Records to process below:
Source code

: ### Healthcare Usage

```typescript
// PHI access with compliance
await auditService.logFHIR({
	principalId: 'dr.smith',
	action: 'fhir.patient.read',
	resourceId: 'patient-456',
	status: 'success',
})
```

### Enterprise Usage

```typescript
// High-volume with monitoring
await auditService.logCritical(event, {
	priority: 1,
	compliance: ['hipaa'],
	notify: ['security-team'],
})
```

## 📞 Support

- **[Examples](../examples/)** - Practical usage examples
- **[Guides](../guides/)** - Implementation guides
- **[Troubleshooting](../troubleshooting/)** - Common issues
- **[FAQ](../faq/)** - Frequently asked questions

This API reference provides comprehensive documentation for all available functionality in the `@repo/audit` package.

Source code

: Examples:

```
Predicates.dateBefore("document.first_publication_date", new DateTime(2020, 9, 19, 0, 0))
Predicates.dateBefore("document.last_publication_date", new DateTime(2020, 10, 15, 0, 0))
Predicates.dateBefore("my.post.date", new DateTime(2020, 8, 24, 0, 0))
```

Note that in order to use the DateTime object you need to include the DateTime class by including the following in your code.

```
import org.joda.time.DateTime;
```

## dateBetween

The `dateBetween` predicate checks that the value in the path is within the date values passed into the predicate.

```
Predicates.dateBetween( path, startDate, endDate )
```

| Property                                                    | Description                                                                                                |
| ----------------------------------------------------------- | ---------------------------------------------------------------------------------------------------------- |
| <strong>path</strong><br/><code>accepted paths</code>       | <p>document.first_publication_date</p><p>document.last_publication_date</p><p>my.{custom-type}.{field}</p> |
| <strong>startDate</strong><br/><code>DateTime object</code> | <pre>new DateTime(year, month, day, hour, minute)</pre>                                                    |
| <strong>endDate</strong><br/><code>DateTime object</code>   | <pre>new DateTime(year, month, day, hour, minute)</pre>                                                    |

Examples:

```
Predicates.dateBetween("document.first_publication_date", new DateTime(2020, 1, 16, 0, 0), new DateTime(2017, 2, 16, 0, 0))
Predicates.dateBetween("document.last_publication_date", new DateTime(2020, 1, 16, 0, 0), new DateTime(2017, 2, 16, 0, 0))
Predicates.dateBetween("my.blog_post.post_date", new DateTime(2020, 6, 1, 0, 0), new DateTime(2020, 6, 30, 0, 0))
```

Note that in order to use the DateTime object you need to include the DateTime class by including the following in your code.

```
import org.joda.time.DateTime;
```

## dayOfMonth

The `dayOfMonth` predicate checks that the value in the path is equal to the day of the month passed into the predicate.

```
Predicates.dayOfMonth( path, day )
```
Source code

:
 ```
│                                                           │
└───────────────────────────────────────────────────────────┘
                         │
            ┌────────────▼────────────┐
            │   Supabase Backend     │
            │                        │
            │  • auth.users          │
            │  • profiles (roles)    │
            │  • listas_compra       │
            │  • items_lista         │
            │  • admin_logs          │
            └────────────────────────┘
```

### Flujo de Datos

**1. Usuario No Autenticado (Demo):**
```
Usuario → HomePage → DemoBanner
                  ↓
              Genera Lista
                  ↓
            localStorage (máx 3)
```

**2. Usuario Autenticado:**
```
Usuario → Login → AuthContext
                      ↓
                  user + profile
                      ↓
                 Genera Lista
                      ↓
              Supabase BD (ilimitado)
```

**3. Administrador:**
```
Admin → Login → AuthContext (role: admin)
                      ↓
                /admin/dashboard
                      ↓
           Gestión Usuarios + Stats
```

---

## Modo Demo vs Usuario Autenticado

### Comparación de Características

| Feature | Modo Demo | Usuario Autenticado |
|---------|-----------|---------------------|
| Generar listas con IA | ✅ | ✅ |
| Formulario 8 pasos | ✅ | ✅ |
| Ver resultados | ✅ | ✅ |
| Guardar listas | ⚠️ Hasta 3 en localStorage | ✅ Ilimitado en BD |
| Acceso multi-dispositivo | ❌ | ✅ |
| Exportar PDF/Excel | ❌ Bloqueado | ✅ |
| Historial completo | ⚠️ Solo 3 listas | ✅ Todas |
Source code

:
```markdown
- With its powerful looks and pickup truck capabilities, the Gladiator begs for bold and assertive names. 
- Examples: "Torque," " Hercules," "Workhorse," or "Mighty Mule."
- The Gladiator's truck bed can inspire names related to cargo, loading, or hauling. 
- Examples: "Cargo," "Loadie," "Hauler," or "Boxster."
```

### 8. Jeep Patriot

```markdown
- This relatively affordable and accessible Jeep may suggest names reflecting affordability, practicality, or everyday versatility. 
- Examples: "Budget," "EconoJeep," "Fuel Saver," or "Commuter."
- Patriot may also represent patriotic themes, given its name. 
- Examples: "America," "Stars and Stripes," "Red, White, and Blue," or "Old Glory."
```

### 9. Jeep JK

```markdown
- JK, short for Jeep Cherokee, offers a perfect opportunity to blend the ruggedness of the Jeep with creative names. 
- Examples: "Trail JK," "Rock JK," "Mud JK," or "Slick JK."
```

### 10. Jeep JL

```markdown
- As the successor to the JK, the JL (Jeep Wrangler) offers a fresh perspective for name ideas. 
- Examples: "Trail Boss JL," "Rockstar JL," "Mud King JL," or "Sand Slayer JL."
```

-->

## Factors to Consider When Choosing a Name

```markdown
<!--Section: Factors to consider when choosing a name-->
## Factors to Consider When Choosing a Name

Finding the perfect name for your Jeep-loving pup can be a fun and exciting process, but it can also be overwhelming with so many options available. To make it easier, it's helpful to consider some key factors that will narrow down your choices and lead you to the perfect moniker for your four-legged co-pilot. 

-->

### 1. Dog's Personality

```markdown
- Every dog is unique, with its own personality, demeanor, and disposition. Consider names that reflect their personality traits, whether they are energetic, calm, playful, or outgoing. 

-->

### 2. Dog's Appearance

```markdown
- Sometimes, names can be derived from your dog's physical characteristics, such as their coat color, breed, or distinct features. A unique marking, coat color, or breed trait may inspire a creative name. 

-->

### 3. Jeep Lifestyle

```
End of Records to process.
» **Directions for this task**:
List the lines of the material in which the word "passed" occurs.

» **Written reply**:
The `dateBetween` predicate checks that the value in the path is within the date values passed into the predicate.
The `dayOfMonth` predicate checks that the value in the path is equal to the day of the month passed into the predicate.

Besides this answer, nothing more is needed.